WHAT THE TASK ASKS:
Please transcribe the entries that follow exactly as they stand, skipping each picture.

BEGIN SUPPLIED MATERIAL

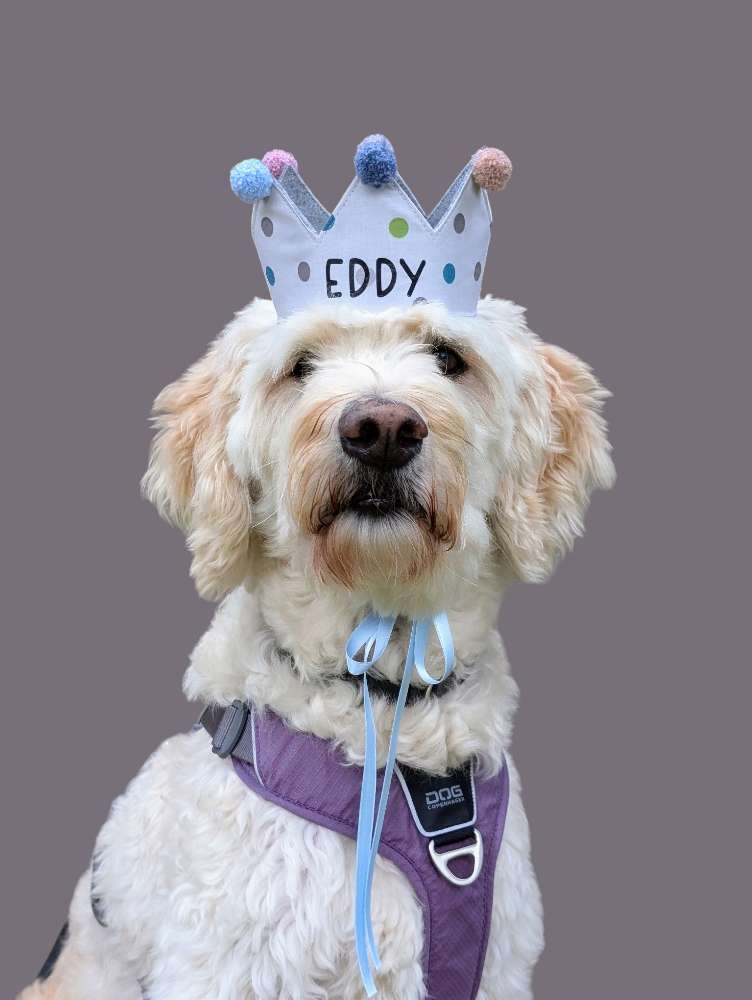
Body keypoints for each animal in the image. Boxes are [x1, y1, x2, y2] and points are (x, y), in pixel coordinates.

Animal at [20, 295, 614, 999]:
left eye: (449, 357)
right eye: (301, 365)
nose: (382, 429)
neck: (383, 707)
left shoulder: (495, 964)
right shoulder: (232, 962)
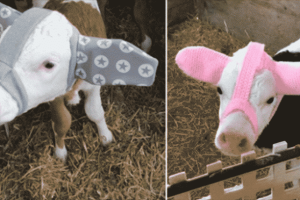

END SUPPLIED MATERIAL

EXERCISE RESULT:
Body keypoints for each animal in the image. Boxes are [x1, y1, x2, y2] and points are (x, y), in pixel coordinates.

Animal at [20, 295, 614, 999]:
left eye: (449, 357)
right eye: (301, 365)
nose: (382, 429)
neck: (383, 707)
left shoulder: (495, 964)
right shoulder: (232, 962)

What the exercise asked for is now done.